Hans Op de Beeck au bout de la nuit
Emmanuelle Lequeux | Le Monde, 2 December 2010
Habituellement, le Grand Café de Saint-Nazaire est noyé de lumière. Mais cet automne, le dynamique centre d'art est plongé dans l'obscurité absolue : le plasticien flamand Hans Op de Beeck a métamorphosé cette ancienne salle de bal pour y installer son œuvre crépusculaire.
Son exposition Sea of Tranquillity fonctionne comme un redoutable huis clos. De la moquette au plafond, tout est noir. Une œuvre d'art totale, inspirée par ces grands navires dont la ville portuaire s'est fait une spécialité. C'est ainsi la maquette d'un paquebot ultra-futuriste qui accueille le visiteur : fuselé comme un avion furtif, clignotant de ses mille hublots, ce géant des mers est ici honoré en un musée fictif qui est aussi son tombeau.
Vitrines vides, matériels de construction épars au sol : on ne sait si ce lieu de vénération est déjà fermé, ou pas encore ouvert. Saisie dans la cire comme au musée Grévin, une femme de chambre énigmatique se concentre sur elle-même, tandis que le vieux capitaine tout aussi momifié semble s'interroger sur l'avenir. Il est prêt pour son dernier voyage : on l'apprend dans le film qui clôt le parcours.
Réalisé à 90 % en images numériques, ce moyen-métrage laisse défiler des clichés à l'esthétique glaçante et glacée. Il se compose comme une longue visite au sein de ce Queen Mary à l'allure militaire, parti dans un voyage intérieur. Embarquement loin de Cythère.

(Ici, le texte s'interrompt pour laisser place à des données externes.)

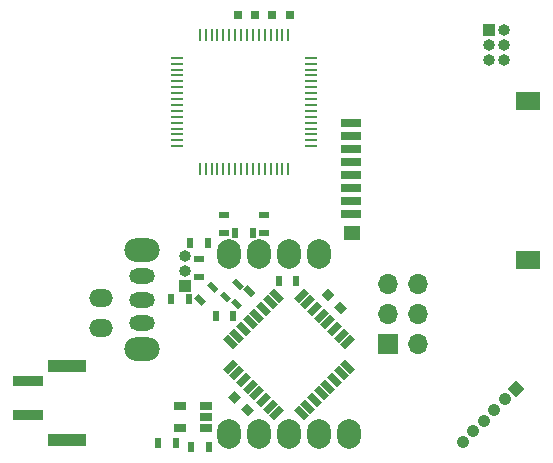
<source format=gbs>
G04 #@! TF.FileFunction,Soldermask,Bot*
%FSLAX46Y46*%
G04 Gerber Fmt 4.6, Leading zero omitted, Abs format (unit mm)*
G04 Created by KiCad (PCBNEW 4.0.6) date 07/07/17 15:20:00*
%MOMM*%
%LPD*%
G01*
G04 APERTURE LIST*
%ADD10C,0.100000*%
%ADD11R,1.000000X0.250000*%
%ADD12R,0.250000X1.000000*%
%ADD13R,1.000000X1.000000*%
%ADD14O,1.000000X1.000000*%
%ADD15R,0.500000X0.900000*%
%ADD16R,2.500000X0.900000*%
%ADD17O,2.000000X1.500000*%
%ADD18R,1.700000X1.700000*%
%ADD19O,1.700000X1.700000*%
%ADD20C,1.000000*%
%ADD21R,3.200000X1.000000*%
%ADD22R,0.900000X0.500000*%
%ADD23R,1.060000X0.650000*%
%ADD24O,2.000000X2.500000*%
%ADD25O,3.000000X2.000000*%
%ADD26O,2.200000X1.300000*%
%ADD27R,0.800000X0.750000*%
%ADD28R,1.678940X0.800100*%
%ADD29R,2.000000X1.501140*%
%ADD30R,1.400000X1.200000*%
%ADD31R,2.000000X1.500000*%
G04 APERTURE END LIST*
D10*
D11*
X44196000Y-43370000D03*
X44196000Y-42870000D03*
X44196000Y-42370000D03*
X44196000Y-41870000D03*
X44196000Y-41370000D03*
X44196000Y-40870000D03*
X44196000Y-40370000D03*
X44196000Y-39870000D03*
X44196000Y-39370000D03*
X44196000Y-38870000D03*
X44196000Y-38370000D03*
X44196000Y-37870000D03*
X44196000Y-37370000D03*
X44196000Y-36870000D03*
X44196000Y-36370000D03*
X44196000Y-35870000D03*
D12*
X46146000Y-33920000D03*
X46646000Y-33920000D03*
X47146000Y-33920000D03*
X47646000Y-33920000D03*
X48146000Y-33920000D03*
X48646000Y-33920000D03*
X49146000Y-33920000D03*
X49646000Y-33920000D03*
X50146000Y-33920000D03*
X50646000Y-33920000D03*
X51146000Y-33920000D03*
X51646000Y-33920000D03*
X52146000Y-33920000D03*
X52646000Y-33920000D03*
X53146000Y-33920000D03*
X53646000Y-33920000D03*
D11*
X55596000Y-35870000D03*
X55596000Y-36370000D03*
X55596000Y-36870000D03*
X55596000Y-37370000D03*
X55596000Y-37870000D03*
X55596000Y-38370000D03*
X55596000Y-38870000D03*
X55596000Y-39370000D03*
X55596000Y-39870000D03*
X55596000Y-40370000D03*
X55596000Y-40870000D03*
X55596000Y-41370000D03*
X55596000Y-41870000D03*
X55596000Y-42370000D03*
X55596000Y-42870000D03*
X55596000Y-43370000D03*
D12*
X53646000Y-45320000D03*
X53146000Y-45320000D03*
X52646000Y-45320000D03*
X52146000Y-45320000D03*
X51646000Y-45320000D03*
X51146000Y-45320000D03*
X50646000Y-45320000D03*
X50146000Y-45320000D03*
X49646000Y-45320000D03*
X49146000Y-45320000D03*
X48646000Y-45320000D03*
X48146000Y-45320000D03*
X47646000Y-45320000D03*
X47146000Y-45320000D03*
X46646000Y-45320000D03*
X46146000Y-45320000D03*
D13*
X44900000Y-55170000D03*
D14*
X44900000Y-53900000D03*
X44900000Y-52630000D03*
D15*
X47500000Y-57700000D03*
X49000000Y-57700000D03*
D10*
G36*
X58608668Y-57028338D02*
X58078338Y-57558668D01*
X57512652Y-56992982D01*
X58042982Y-56462652D01*
X58608668Y-57028338D01*
X58608668Y-57028338D01*
G37*
G36*
X57548008Y-55967678D02*
X57017678Y-56498008D01*
X56451992Y-55932322D01*
X56982322Y-55401992D01*
X57548008Y-55967678D01*
X57548008Y-55967678D01*
G37*
G36*
X50728338Y-65698008D02*
X50198008Y-66228338D01*
X49632322Y-65662652D01*
X50162652Y-65132322D01*
X50728338Y-65698008D01*
X50728338Y-65698008D01*
G37*
G36*
X49667678Y-64637348D02*
X49137348Y-65167678D01*
X48571662Y-64601992D01*
X49101992Y-64071662D01*
X49667678Y-64637348D01*
X49667678Y-64637348D01*
G37*
D16*
X31600000Y-66150000D03*
X31600000Y-63250000D03*
D10*
G36*
X54937437Y-55328501D02*
X55361701Y-55752765D01*
X54513173Y-56601293D01*
X54088909Y-56177029D01*
X54937437Y-55328501D01*
X54937437Y-55328501D01*
G37*
G36*
X55503122Y-55894187D02*
X55927386Y-56318451D01*
X55078858Y-57166979D01*
X54654594Y-56742715D01*
X55503122Y-55894187D01*
X55503122Y-55894187D01*
G37*
G36*
X56068808Y-56459872D02*
X56493072Y-56884136D01*
X55644544Y-57732664D01*
X55220280Y-57308400D01*
X56068808Y-56459872D01*
X56068808Y-56459872D01*
G37*
G36*
X56634493Y-57025557D02*
X57058757Y-57449821D01*
X56210229Y-58298349D01*
X55785965Y-57874085D01*
X56634493Y-57025557D01*
X56634493Y-57025557D01*
G37*
G36*
X57200179Y-57591243D02*
X57624443Y-58015507D01*
X56775915Y-58864035D01*
X56351651Y-58439771D01*
X57200179Y-57591243D01*
X57200179Y-57591243D01*
G37*
G36*
X57765864Y-58156928D02*
X58190128Y-58581192D01*
X57341600Y-59429720D01*
X56917336Y-59005456D01*
X57765864Y-58156928D01*
X57765864Y-58156928D01*
G37*
G36*
X58331549Y-58722614D02*
X58755813Y-59146878D01*
X57907285Y-59995406D01*
X57483021Y-59571142D01*
X58331549Y-58722614D01*
X58331549Y-58722614D01*
G37*
G36*
X58897235Y-59288299D02*
X59321499Y-59712563D01*
X58472971Y-60561091D01*
X58048707Y-60136827D01*
X58897235Y-59288299D01*
X58897235Y-59288299D01*
G37*
G36*
X59321499Y-62187437D02*
X58897235Y-62611701D01*
X58048707Y-61763173D01*
X58472971Y-61338909D01*
X59321499Y-62187437D01*
X59321499Y-62187437D01*
G37*
G36*
X58755813Y-62753122D02*
X58331549Y-63177386D01*
X57483021Y-62328858D01*
X57907285Y-61904594D01*
X58755813Y-62753122D01*
X58755813Y-62753122D01*
G37*
G36*
X58190128Y-63318808D02*
X57765864Y-63743072D01*
X56917336Y-62894544D01*
X57341600Y-62470280D01*
X58190128Y-63318808D01*
X58190128Y-63318808D01*
G37*
G36*
X57624443Y-63884493D02*
X57200179Y-64308757D01*
X56351651Y-63460229D01*
X56775915Y-63035965D01*
X57624443Y-63884493D01*
X57624443Y-63884493D01*
G37*
G36*
X57058757Y-64450179D02*
X56634493Y-64874443D01*
X55785965Y-64025915D01*
X56210229Y-63601651D01*
X57058757Y-64450179D01*
X57058757Y-64450179D01*
G37*
G36*
X56493072Y-65015864D02*
X56068808Y-65440128D01*
X55220280Y-64591600D01*
X55644544Y-64167336D01*
X56493072Y-65015864D01*
X56493072Y-65015864D01*
G37*
G36*
X55927386Y-65581549D02*
X55503122Y-66005813D01*
X54654594Y-65157285D01*
X55078858Y-64733021D01*
X55927386Y-65581549D01*
X55927386Y-65581549D01*
G37*
G36*
X55361701Y-66147235D02*
X54937437Y-66571499D01*
X54088909Y-65722971D01*
X54513173Y-65298707D01*
X55361701Y-66147235D01*
X55361701Y-66147235D01*
G37*
G36*
X52886827Y-65298707D02*
X53311091Y-65722971D01*
X52462563Y-66571499D01*
X52038299Y-66147235D01*
X52886827Y-65298707D01*
X52886827Y-65298707D01*
G37*
G36*
X52321142Y-64733021D02*
X52745406Y-65157285D01*
X51896878Y-66005813D01*
X51472614Y-65581549D01*
X52321142Y-64733021D01*
X52321142Y-64733021D01*
G37*
G36*
X51755456Y-64167336D02*
X52179720Y-64591600D01*
X51331192Y-65440128D01*
X50906928Y-65015864D01*
X51755456Y-64167336D01*
X51755456Y-64167336D01*
G37*
G36*
X51189771Y-63601651D02*
X51614035Y-64025915D01*
X50765507Y-64874443D01*
X50341243Y-64450179D01*
X51189771Y-63601651D01*
X51189771Y-63601651D01*
G37*
G36*
X50624085Y-63035965D02*
X51048349Y-63460229D01*
X50199821Y-64308757D01*
X49775557Y-63884493D01*
X50624085Y-63035965D01*
X50624085Y-63035965D01*
G37*
G36*
X50058400Y-62470280D02*
X50482664Y-62894544D01*
X49634136Y-63743072D01*
X49209872Y-63318808D01*
X50058400Y-62470280D01*
X50058400Y-62470280D01*
G37*
G36*
X49492715Y-61904594D02*
X49916979Y-62328858D01*
X49068451Y-63177386D01*
X48644187Y-62753122D01*
X49492715Y-61904594D01*
X49492715Y-61904594D01*
G37*
G36*
X48927029Y-61338909D02*
X49351293Y-61763173D01*
X48502765Y-62611701D01*
X48078501Y-62187437D01*
X48927029Y-61338909D01*
X48927029Y-61338909D01*
G37*
G36*
X49351293Y-60136827D02*
X48927029Y-60561091D01*
X48078501Y-59712563D01*
X48502765Y-59288299D01*
X49351293Y-60136827D01*
X49351293Y-60136827D01*
G37*
G36*
X49916979Y-59571142D02*
X49492715Y-59995406D01*
X48644187Y-59146878D01*
X49068451Y-58722614D01*
X49916979Y-59571142D01*
X49916979Y-59571142D01*
G37*
G36*
X50482664Y-59005456D02*
X50058400Y-59429720D01*
X49209872Y-58581192D01*
X49634136Y-58156928D01*
X50482664Y-59005456D01*
X50482664Y-59005456D01*
G37*
G36*
X51048349Y-58439771D02*
X50624085Y-58864035D01*
X49775557Y-58015507D01*
X50199821Y-57591243D01*
X51048349Y-58439771D01*
X51048349Y-58439771D01*
G37*
G36*
X51614035Y-57874085D02*
X51189771Y-58298349D01*
X50341243Y-57449821D01*
X50765507Y-57025557D01*
X51614035Y-57874085D01*
X51614035Y-57874085D01*
G37*
G36*
X52179720Y-57308400D02*
X51755456Y-57732664D01*
X50906928Y-56884136D01*
X51331192Y-56459872D01*
X52179720Y-57308400D01*
X52179720Y-57308400D01*
G37*
G36*
X52745406Y-56742715D02*
X52321142Y-57166979D01*
X51472614Y-56318451D01*
X51896878Y-55894187D01*
X52745406Y-56742715D01*
X52745406Y-56742715D01*
G37*
G36*
X53311091Y-56177029D02*
X52886827Y-56601293D01*
X52038299Y-55752765D01*
X52462563Y-55328501D01*
X53311091Y-56177029D01*
X53311091Y-56177029D01*
G37*
D17*
X37800000Y-56250000D03*
X37800000Y-58750000D03*
D18*
X62060000Y-60100000D03*
D19*
X64600000Y-60100000D03*
X62060000Y-57560000D03*
X64600000Y-57560000D03*
X62060000Y-55020000D03*
X64600000Y-55020000D03*
D10*
G36*
X72186970Y-63905923D02*
X72894077Y-63198816D01*
X73601184Y-63905923D01*
X72894077Y-64613030D01*
X72186970Y-63905923D01*
X72186970Y-63905923D01*
G37*
D20*
X71996051Y-64803949D02*
X71996051Y-64803949D01*
X71098026Y-65701974D02*
X71098026Y-65701974D01*
X70200000Y-66600000D02*
X70200000Y-66600000D01*
X69301975Y-67498025D02*
X69301975Y-67498025D01*
X68403949Y-68396051D02*
X68403949Y-68396051D01*
D21*
X34900000Y-68200000D03*
X34900000Y-62000000D03*
D15*
X46900000Y-68800000D03*
X45400000Y-68800000D03*
X44100000Y-68450000D03*
X42600000Y-68450000D03*
D22*
X51600000Y-49175000D03*
X51600000Y-50675000D03*
X48200000Y-49175000D03*
X48200000Y-50675000D03*
D15*
X45200000Y-56300000D03*
X43700000Y-56300000D03*
D10*
G36*
X47088909Y-54799695D02*
X47725305Y-55436091D01*
X47371751Y-55789645D01*
X46735355Y-55153249D01*
X47088909Y-54799695D01*
X47088909Y-54799695D01*
G37*
G36*
X46028249Y-55860355D02*
X46664645Y-56496751D01*
X46311091Y-56850305D01*
X45674695Y-56213909D01*
X46028249Y-55860355D01*
X46028249Y-55860355D01*
G37*
G36*
X49238909Y-54524695D02*
X49875305Y-55161091D01*
X49521751Y-55514645D01*
X48885355Y-54878249D01*
X49238909Y-54524695D01*
X49238909Y-54524695D01*
G37*
G36*
X48178249Y-55585355D02*
X48814645Y-56221751D01*
X48461091Y-56575305D01*
X47824695Y-55938909D01*
X48178249Y-55585355D01*
X48178249Y-55585355D01*
G37*
G36*
X50188909Y-55124695D02*
X50825305Y-55761091D01*
X50471751Y-56114645D01*
X49835355Y-55478249D01*
X50188909Y-55124695D01*
X50188909Y-55124695D01*
G37*
G36*
X49128249Y-56185355D02*
X49764645Y-56821751D01*
X49411091Y-57175305D01*
X48774695Y-56538909D01*
X49128249Y-56185355D01*
X49128249Y-56185355D01*
G37*
D22*
X46075000Y-52900000D03*
X46075000Y-54400000D03*
D15*
X50650000Y-50675000D03*
X49150000Y-50675000D03*
X45350000Y-51550000D03*
X46850000Y-51550000D03*
X52825000Y-54750000D03*
X54325000Y-54750000D03*
D23*
X46650000Y-65350000D03*
X46650000Y-66300000D03*
X46650000Y-67250000D03*
X44450000Y-67250000D03*
X44450000Y-65350000D03*
D24*
X56240000Y-52480000D03*
X53700000Y-52480000D03*
X51160000Y-52480000D03*
X48620000Y-52480000D03*
X48620000Y-67720000D03*
X51160000Y-67720000D03*
X53700000Y-67720000D03*
X56240000Y-67720000D03*
X58780000Y-67720000D03*
D25*
X41250000Y-60550000D03*
X41250000Y-52150000D03*
D26*
X41250000Y-58350000D03*
X41250000Y-56350000D03*
X41250000Y-54350000D03*
D27*
X50863500Y-32258000D03*
X49363500Y-32258000D03*
D28*
X58910220Y-41427400D03*
X58910220Y-42527220D03*
X58910220Y-43627040D03*
X58910220Y-44726860D03*
X58910220Y-45829220D03*
X58910220Y-46929040D03*
X58910220Y-48028860D03*
X58910220Y-49128680D03*
D29*
X73977500Y-39497000D03*
D30*
X59055000Y-50673000D03*
D31*
X73914000Y-52959000D03*
D13*
X70612000Y-33528000D03*
D14*
X71882000Y-33528000D03*
X70612000Y-34798000D03*
X71882000Y-34798000D03*
X70612000Y-36068000D03*
X71882000Y-36068000D03*
D27*
X52284500Y-32258000D03*
X53784500Y-32258000D03*
M02*

</source>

Dans cet étouffant microcosme, annonce d'un monde pas si lointain, une immense solitude règne : du capitaine seul maître à bord au touriste se goinfrant, en passant par la chanteuse de jazz stéréotypée. Nul n'adresse la parole à quiconque. Pour seul son, les ronflements des moteurs, et la musique solennelle composée par le plasticien, réputé pour tout concevoir lui-même, du vêtement des mannequins à la menuiserie.
« Pour moi, ces grands bateaux sont des métaphores de notre manière de gérer le temps et l'espace aujourd'hui, de la manière dont nous concevons nos loisirs, dont nous mettons en scène nos identités sociales », explique I'artiste, connu pour ses installations envoûtantes, qui submergent le visiteur de leur atmosphère romantico-glauque. Il en a montré plusieurs à la Foire de Bâle ; elles lui ont permis d'accéder à un succès international. «Ce bateau est en fait proche des gated communities, ces communautés fermées qu'on voit en Chine ou aux Etats-Unis, poursuit-il. II est soumis à une très stricte hiérarchie sociale. II n'y a aucune vie dans ces espaces artificiels, aucune évolution organique. Ces gens sont très loin de l'idée première de voyage, qui consiste en une exploration, une expérience. »
On sort de ce voyage mental serti d'un réel inconfort, perturbé par tant de beauté vaine, hanté du souvenir de ces êtres vivants qui sont déjà des fantômes. Quasiment jamais exposé en France, Hans Op de Beeck réussit pour cette première monographie dans l'Hexagone un coup d'éclat : une exposition comme un diamant noir et brutal.